Cellulose binding domain increases cellulose synthase activity in Acetobacter xylinum, and biomass of transgenic plants.

Recombinant cellulose-binding domain (CBD) was found to modulate the elongation of different plant cells in-vitro. At low concentrations (0.01–1 µg ml−1), CBD enhanced elongation of Arabidopsis thaliana L. roots. At high concentrations (100–500 µg ml−1), CBD dramatically inhibited root elongation in a dose-responsive manner. Maximum effect on root hair elongation was at 100 µg ml−1, whereas root elongation was inhibited at that concentration. Using Acetobacter xylinum L. as a model system, CBD was found to increase the rate of cellulose synthase in a dose-responsive manner, up to fivefold as compared with the control. Electron microscopy examination of the cellulose ribbons produced by A.xylinum, showed that CBD treatment resulted in a splayed ribbon composed of separate fibrillar subunits as compared with a thin and uniform ribbon in the control. Expression of cbd modulated the growth of transgenic plants. Biomass production was significantly higher in selected clones as compared with the control.

Stigmatic RNase in Self-Compatible Peach (Prunus persica)
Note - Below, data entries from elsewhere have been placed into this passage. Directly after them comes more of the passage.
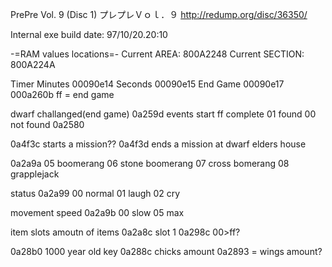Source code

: PrePre Vol. 9 (Disc 1)
プレプレＶｏｌ．９
http://redump.org/disc/36350/

Internal exe build date: 97/10/20.20:10

-=RAM values locations=-
Current AREA: 800A2248 
Current SECTION: 800A224A 

Timer
Minutes 
00090e14
Seconds
00090e15
End Game
00090e17
000a260b ff = end game

dwarf challanged(end game) 0a259d 
events 
start ff 
complete 01 
found 00 
not found 0a2580


0a4f3c starts a mission??
0a4f3d ends a mission at dwarf elders house

0a2a9a
05 boomerang
06 stone boomerang
07 cross bomerang
08 grapplejack

status
0a2a99
00 normal
01 laugh
02 cry

movement speed
0a2a9b
00 slow
05 max

item slots
amoutn of items 0a2a8c
slot 1 0a298c
00>ff?

0a28b0 1000 year old key 
0a288c chicks amount
0a2893 = wings amount?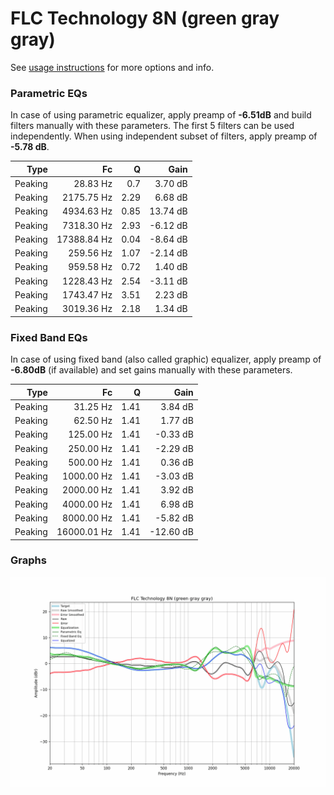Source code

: # FLC Technology 8N (green gray gray)
See [usage instructions](https://github.com/jaakkopasanen/AutoEq#usage) for more options and info.

### Parametric EQs
In case of using parametric equalizer, apply preamp of **-6.51dB** and build filters manually
with these parameters. The first 5 filters can be used independently.
When using independent subset of filters, apply preamp of **-5.78 dB**.

| Type    | Fc          |    Q | Gain     |
|--------:|------------:|-----:|---------:|
| Peaking | 28.83 Hz    | 0.7  | 3.70 dB  |
| Peaking | 2175.75 Hz  | 2.29 | 6.68 dB  |
| Peaking | 4934.63 Hz  | 0.85 | 13.74 dB |
| Peaking | 7318.30 Hz  | 2.93 | -6.12 dB |
| Peaking | 17388.84 Hz | 0.04 | -8.64 dB |
| Peaking | 259.56 Hz   | 1.07 | -2.14 dB |
| Peaking | 959.58 Hz   | 0.72 | 1.40 dB  |
| Peaking | 1228.43 Hz  | 2.54 | -3.11 dB |
| Peaking | 1743.47 Hz  | 3.51 | 2.23 dB  |
| Peaking | 3019.36 Hz  | 2.18 | 1.34 dB  |

### Fixed Band EQs
In case of using fixed band (also called graphic) equalizer, apply preamp of **-6.80dB**
(if available) and set gains manually with these parameters.

| Type    | Fc          |    Q | Gain      |
|--------:|------------:|-----:|----------:|
| Peaking | 31.25 Hz    | 1.41 | 3.84 dB   |
| Peaking | 62.50 Hz    | 1.41 | 1.77 dB   |
| Peaking | 125.00 Hz   | 1.41 | -0.33 dB  |
| Peaking | 250.00 Hz   | 1.41 | -2.29 dB  |
| Peaking | 500.00 Hz   | 1.41 | 0.36 dB   |
| Peaking | 1000.00 Hz  | 1.41 | -3.03 dB  |
| Peaking | 2000.00 Hz  | 1.41 | 3.92 dB   |
| Peaking | 4000.00 Hz  | 1.41 | 6.98 dB   |
| Peaking | 8000.00 Hz  | 1.41 | -5.82 dB  |
| Peaking | 16000.01 Hz | 1.41 | -12.60 dB |

### Graphs
![](./FLC%20Technology%208N%20(green%20gray%20gray).png)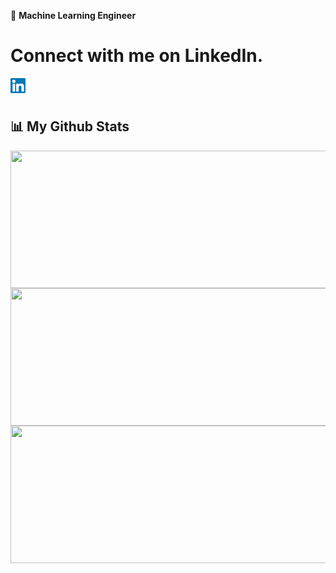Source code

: 🔭 **Machine Learning Engineer**

<div> 
   <h1> Connect with me on LinkedIn. </h1>
   <a href="https://www.linkedin.com/in/amrambouskila">
    <img align="left" alt="Amram Bouskila | Linkedin" width="24px" src="https://github.com/amrambouskila/amrambouskila/blob/main/Linkedin.svg" />
  </a>
   <br></br>
</div>


## 📊 My Github Stats

<img align="center" src="https://github-readme-stats.vercel.app/api?username=amrambouskila&count_private=true&show_icons=true&theme=radical" width="820" height="220"/>

<img align="center" src="https://github-readme-stats.vercel.app/api/top-langs/?username=amrambouskila)](https://github.com/amrambouskila/github-readme-stats" width="820" height="220"/>

<img align="center" src = "https://github-readme-stats.vercel.app/api?username=amrambouskila&theme=algolia&show_icons=true" width = "820" height ="220"/>


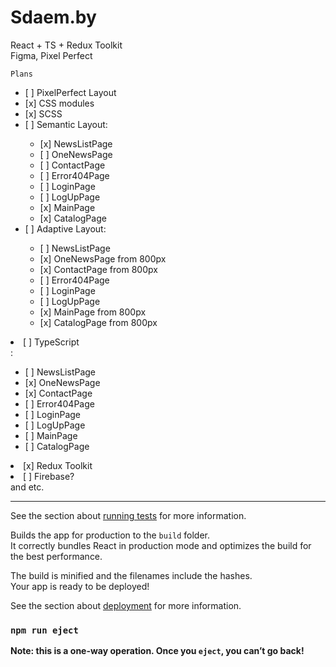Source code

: # Sdaem.by

React + TS + Redux Toolkit\
Figma, Pixel Perfect


`Plans`
<ul>

<li>[ ] PixelPerfect Layout</li>
<li>[x] CSS modules</li>
<li>[x] SCSS</li>
<li>[ ] Semantic Layout:</li>
  <ul>
    <li>[x] NewsListPage</li>
    <li>[ ] OneNewsPage</li>
    <li>[ ] ContactPage</li>
    <li>[ ] Error404Page</li>
    <li>[ ] LoginPage</li>
    <li>[ ] LogUpPage</li>
    <li>[x] MainPage</li>
    <li>[x] CatalogPage</li>

  </ul>
<li>[ ] Adaptive Layout:</li>
  <ul>
    <li>[ ] NewsListPage</li>
    <li>[x] OneNewsPage from 800px</li>
    <li>[x] ContactPage from 800px</li>
    <li>[ ] Error404Page </li>
    <li>[ ] LoginPage</li>
    <li>[ ] LogUpPage</li>
    <li>[x] MainPage from 800px</li>
    <li>[x] CatalogPage from 800px</li>

  </ul>
</ul>
<li>[ ] TypeScript</li>:
  <ul>
    <li>[ ] NewsListPage</li>
    <li>[x] OneNewsPage</li>
    <li>[x] ContactPage</li>
    <li>[ ] Error404Page</li>
    <li>[ ] LoginPage</li>
    <li>[ ] LogUpPage</li>
    <li>[ ] MainPage</li>
    <li>[ ] CatalogPage</li>
  </ul>
  <li>[x] Redux Toolkit</li>
  <li>[ ] Firebase?</li>
 and etc.






-----------------------------------------------------------------------------

See the section about [running tests](https://facebook.github.io/create-react-app/docs/running-tests) for more information.

Builds the app for production to the `build` folder.\
It correctly bundles React in production mode and optimizes the build for the best performance.

The build is minified and the filenames include the hashes.\
Your app is ready to be deployed!

See the section about [deployment](https://facebook.github.io/create-react-app/docs/deployment) for more information.

### `npm run eject`

**Note: this is a one-way operation. Once you `eject`, you can’t go back!**
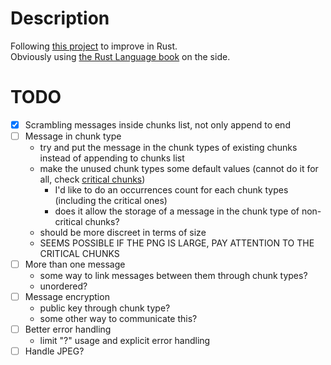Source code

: # Description
Following [this project](https://jrdngr.github.io/pngme_book/chapter_1.html) to improve in Rust.  
Obviously using [the Rust Language book](https://doc.rust-lang.org/book/title-page.html) on the side.

# TODO
- [X] Scrambling messages inside chunks list, not only append to end
- [ ] Message in chunk type
  - try and put the message in the chunk types of existing chunks instead of appending to chunks list
  - make the unused chunk types some default values (cannot do it for all, check [critical chunks](http://www.libpng.org/pub/png/spec/1.2/PNG-Chunks.html#C.Critical-chunks))
    - I'd like to do an occurrences count for each chunk types (including the critical ones)
    - does it allow the storage of a message in the chunk type of non-critical chunks?
   - should be more discreet in terms of size
   - SEEMS POSSIBLE IF THE PNG IS LARGE, PAY ATTENTION TO THE CRITICAL CHUNKS
- [ ] More than one message
    - some way to link messages between them through chunk types?
    - unordered?
- [ ] Message encryption
    - public key through chunk type?
    - some other way to communicate this?
- [ ] Better error handling
   - limit "?" usage and explicit error handling
- [ ] Handle JPEG?
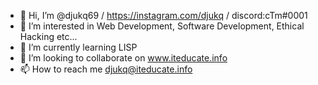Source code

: - 👋 Hi, I’m @djukq69 / https://instagram.com/djukq / discord:cTm#0001
- 👀 I’m interested in Web Development, Software Development, Ethical Hacking etc...
- 🌱 I’m currently learning LISP
- 💞️ I’m looking to collaborate on www.iteducate.info
- 📫 How to reach me djukq@iteducate.info

<!---
djukq69/djukq69 is a ✨ special ✨ repository because its `README.md` (this file) appears on your GitHub profile.
You can click the Preview link to take a look at your changes.
--->
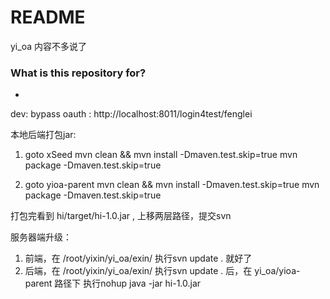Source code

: # README #

yi_oa 内容不多说了

### What is this repository for? ###

*

dev:
bypass oauth : http://localhost:8011/login4test/fenglei

本地后端打包jar: 
1. goto xSeed
    mvn clean && mvn install -Dmaven.test.skip=true
    mvn package -Dmaven.test.skip=true

2. goto yioa-parent 
    mvn clean && mvn install -Dmaven.test.skip=true
    mvn package -Dmaven.test.skip=true

打包完看到 hi/target/hi-1.0.jar , 上移两层路径，提交svn


服务器端升级：
1. 前端，在 /root/yixin/yi_oa/exin/ 执行svn update . 就好了
2. 后端，在 /root/yixin/yi_oa/exin/ 执行svn update . 后，在 yi_oa/yioa-parent 路径下 执行nohup java -jar hi-1.0.jar 


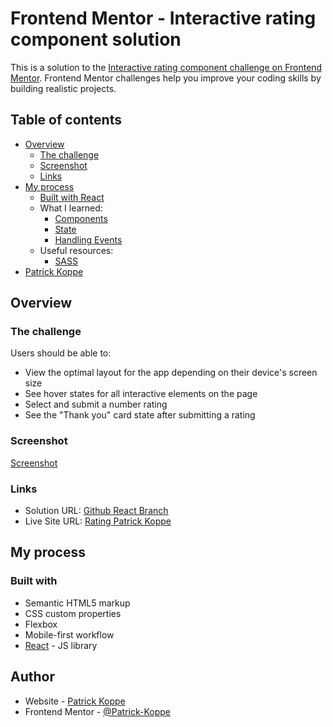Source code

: # Frontend Mentor - Interactive rating component solution

This is a solution to the [Interactive rating component challenge on Frontend Mentor](https://www.frontendmentor.io/challenges/interactive-rating-component-koxpeBUmI). Frontend Mentor challenges help you improve your coding skills by building realistic projects.

## Table of contents

- [Overview](#overview)
    - [The challenge](#the-challenge)
    - [Screenshot](#screenshot)
    - [Links](#links)
- [My process](#my-process)
    - [Built with React](https://reactjs.org/)
    - What I learned:
      - [Components](https://reactjs.org/docs/components-and-props.html)
      - [State](https://reactjs.org/docs/state-and-lifecycle.html)
      - [Handling Events](https://reactjs.org/docs/handling-events.html)
    - Useful resources:
      - [SASS](https://create-react-app.dev/docs/adding-a-sass-stylesheet/)
- [Patrick Koppe](https://patrickkoppe.de/)

## Overview

### The challenge

Users should be able to:

- View the optimal layout for the app depending on their device's screen size
- See hover states for all interactive elements on the page
- Select and submit a number rating
- See the "Thank you" card state after submitting a rating

### Screenshot

[Screenshot](./screenshot.png)


### Links

- Solution URL: [Github React Branch](https://github.com/Patrick-Koppe/frontendmentor-interactive-rating/tree/react/app)
- Live Site URL: [Rating Patrick Koppe](http://rating-box.patrickkoppe.de/)

## My process

### Built with

- Semantic HTML5 markup
- CSS custom properties
- Flexbox
- Mobile-first workflow
- [React](https://reactjs.org/) - JS library

## Author

- Website - [Patrick Koppe](https://patrickkoppe.de/)
- Frontend Mentor - [@Patrick-Koppe](https://www.frontendmentor.io/profile/Patrick-Koppe)
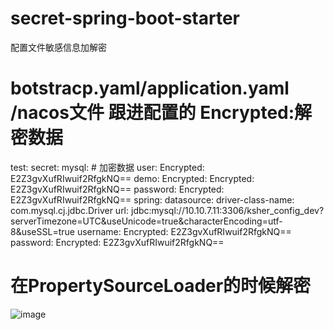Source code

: # secret-spring-boot-starter
配置文件敏感信息加解密

# botstracp.yaml/application.yaml /nacos文件 跟进配置的 Encrypted:解密数据
test:
  secret:
    mysql:
      # 加密数据
      user: Encrypted: E2Z3gvXufRIwuif2RfgkNQ==
      demo: Encrypted: Encrypted: E2Z3gvXufRIwuif2RfgkNQ==
      password: Encrypted: E2Z3gvXufRIwuif2RfgkNQ==
spring:
  datasource:
    driver-class-name: com.mysql.cj.jdbc.Driver
    url: jdbc:mysql://10.10.7.11:3306/ksher_config_dev?serverTimezone=UTC&useUnicode=true&characterEncoding=utf-8&useSSL=true
    username: Encrypted: E2Z3gvXufRIwuif2RfgkNQ==
    password: Encrypted: E2Z3gvXufRIwuif2RfgkNQ==
# 在PropertySourceLoader的时候解密
![image](https://github.com/user-attachments/assets/9c99c373-7ebc-41ef-a590-589e97066694)
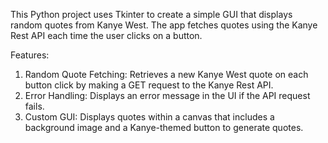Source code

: This Python project uses Tkinter to create a simple GUI that displays random quotes from Kanye West. The app fetches quotes using the Kanye Rest API each time the user clicks on a button.

Features:
1) Random Quote Fetching: Retrieves a new Kanye West quote on each button click by making a GET request to the Kanye Rest API.
2) Error Handling: Displays an error message in the UI if the API request fails.
3) Custom GUI: Displays quotes within a canvas that includes a background image and a Kanye-themed button to generate quotes.
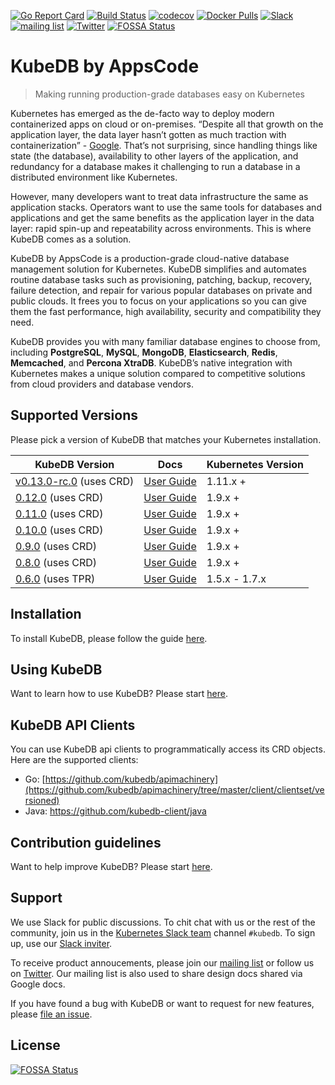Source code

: [![Go Report Card](https://goreportcard.com/badge/kubedb.dev/operator)](https://goreportcard.com/report/kubedb.dev/operator)
[![Build Status](https://github.com/kubedb/operator/workflows/CI/badge.svg)](https://github.com/kubedb/operator/actions?workflow=CI)
[![codecov](https://codecov.io/gh/kubedb/operator/branch/master/graph/badge.svg)](https://codecov.io/gh/kubedb/operator)
[![Docker Pulls](https://img.shields.io/docker/pulls/kubedb/operator.svg)](https://hub.docker.com/r/kubedb/operator/)
[![Slack](http://slack.kubernetes.io/badge.svg)](http://slack.kubernetes.io/#kubedb)
[![mailing list](https://img.shields.io/badge/mailing_list-join-blue.svg)](https://groups.google.com/forum/#!forum/kubedb)
[![Twitter](https://img.shields.io/twitter/follow/kubedb.svg?style=social&logo=twitter&label=Follow)](https://twitter.com/intent/follow?screen_name=kubedb)
[![FOSSA Status](https://app.fossa.io/api/projects/git%2Bgithub.com%2Fkubedb%2Foperator.svg?type=shield)](https://app.fossa.io/projects/git%2Bgithub.com%2Fkubedb%2Foperator?ref=badge_shield)

# KubeDB by AppsCode

> Making running production-grade databases easy on Kubernetes

Kubernetes has emerged as the de-facto way to deploy modern containerized apps on cloud or on-premises. “Despite all that growth on the application layer, the data layer hasn’t gotten as much traction with containerization” - [Google](https://cloud.google.com/blog/products/databases/to-run-or-not-to-run-a-database-on-kubernetes-what-to-consider). That’s not surprising, since handling things like state (the database), availability to other layers of the application, and redundancy for a database makes it challenging to run a database in a distributed environment like Kubernetes.

However, many developers want to treat data infrastructure the same as application stacks. Operators want to use the same tools for databases and applications and get the same benefits as the application layer in the data layer: rapid spin-up and repeatability across environments. This is where KubeDB comes as a solution.

KubeDB by AppsCode is a production-grade cloud-native database management solution for Kubernetes. KubeDB simplifies and automates routine database tasks such as provisioning, patching, backup, recovery, failure detection, and repair for various popular databases on private and public clouds. It frees you to focus on your applications so you can give them the fast performance, high availability, security and compatibility they need.

KubeDB provides you with many familiar database engines to choose from, including **PostgreSQL**, **MySQL**, **MongoDB**, **Elasticsearch**, **Redis**, **Memcached**, and **Percona XtraDB**. KubeDB’s native integration with Kubernetes makes a unique solution compared to competitive solutions from cloud providers and database vendors.

## Supported Versions

Please pick a version of KubeDB that matches your Kubernetes installation.

| KubeDB Version                                                                     | Docs                                                        | Kubernetes Version |
| ---------------------------------------------------------------------------------- | ----------------------------------------------------------- | ------------------ |
| [v0.13.0-rc.0](https://github.com/kubedb/cli/releases/tag/v0.13.0-rc.0) (uses CRD) | [User Guide](https://kubedb.com/docs/v0.13.0-rc.0/)         | 1.11.x +           |
| [0.12.0](https://github.com/kubedb/cli/releases/tag/0.12.0) (uses CRD)             | [User Guide](https://kubedb.com/docs/0.12.0/)               | 1.9.x +            |
| [0.11.0](https://github.com/kubedb/cli/releases/tag/0.11.0) (uses CRD)             | [User Guide](https://kubedb.com/docs/0.11.0/)               | 1.9.x +            |
| [0.10.0](https://github.com/kubedb/cli/releases/tag/0.10.0) (uses CRD)             | [User Guide](https://kubedb.com/docs/0.10.0/)               | 1.9.x +            |
| [0.9.0](https://github.com/kubedb/cli/releases/tag/0.9.0) (uses CRD)               | [User Guide](https://kubedb.com/docs/0.9.0/)                | 1.9.x +            |
| [0.8.0](https://github.com/kubedb/cli/releases/tag/0.8.0) (uses CRD)               | [User Guide](https://kubedb.com/docs/0.8.0/)                | 1.9.x +            |
| [0.6.0](https://github.com/kubedb/cli/releases/tag/0.6.0) (uses TPR)               | [User Guide](https://github.com/kubedb/cli/tree/0.6.0/docs) | 1.5.x - 1.7.x      |

## Installation

To install KubeDB, please follow the guide [here](https://kubedb.com/docs/latest/setup/install/).

## Using KubeDB

Want to learn how to use KubeDB? Please start [here](https://kubedb.com/docs/latest/guides/).

## KubeDB API Clients

You can use KubeDB api clients to programmatically access its CRD objects. Here are the supported clients:

- Go: [https://github.com/kubedb/apimachinery](https://github.com/kubedb/apimachinery/tree/master/client/clientset/versioned)
- Java: https://github.com/kubedb-client/java

## Contribution guidelines

Want to help improve KubeDB? Please start [here](https://kubedb.com/docs/latest/welcome/contributing/).

## Support

We use Slack for public discussions. To chit chat with us or the rest of the community, join us in the [Kubernetes Slack team](https://kubernetes.slack.com/messages/C8149MREV/) channel `#kubedb`. To sign up, use our [Slack inviter](http://slack.kubernetes.io/).

To receive product annoucements, please join our [mailing list](https://groups.google.com/forum/#!forum/kubedb) or follow us on [Twitter](https://twitter.com/KubeDB). Our mailing list is also used to share design docs shared via Google docs.

If you have found a bug with KubeDB or want to request for new features, please [file an issue](https://github.com/kubedb/project/issues/new).

## License

[![FOSSA Status](https://app.fossa.io/api/projects/git%2Bgithub.com%2Fkubedb%2Foperator.svg?type=large)](https://app.fossa.io/projects/git%2Bgithub.com%2Fkubedb%2Foperator?ref=badge_large)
In peach, which is self-compatible, the stigma was found to actively secrete RNase. This stigmatic RNase was developmentally regulated, reaching maximum activity at the beginning of anthesis. A major 21-kD stigmatic RNase was detected by SDS-PAGE. Both this 21-kD stigmatic RNase and pancreatic RNaseA significantly inhibited pollen germination and pollen tube length in vitro. Pollen tube length was fully recovered in the presence of RNA as a competitive inhibitor of the 21-kD stigmatic RNase. These in vitro studies appear to indicate that in peach, the 21-kD RNase plays a role in the pollination process.

Binding assay and preliminary X-ray crystallographic analysis of ACTIBIND, a protein with anticarcinogenic and antiangiogenic activities

ACTIBIND is a T2 RNase extracellular glycoprotein produced by the mould Aspergillus niger B1 (CMI CC 324626) that possesses anticarcinogenic and antiangiogenic activities. ACTIBIND was found to be an actin-binding protein that interacts with rabbit muscle actin in a 1:2 molar ratio (ACTIBIND:actin) with a binding constant of 16.17 x 10(4) M(-1). Autoclave-treated ACTIBIND (EI-ACTIBIND) lost its RNase activity, but its actin-binding ability was conserved. ACTIBIND crystals were grown using 20% PEG 3350, 0.2 M ammonium dihydrogen phosphate solution at room temperature (293 K). One to four single crystals appeared in each droplet within a few days and grew to approximate dimensions of 0.5 x 0.5 x 0.5 mm after about two weeks. Diffraction studies of these crystals at low temperature (100 K) indicated that they belong to the P3(1)21 space group, with unit-cell parameters a = 78, b = 78, c = 104 A.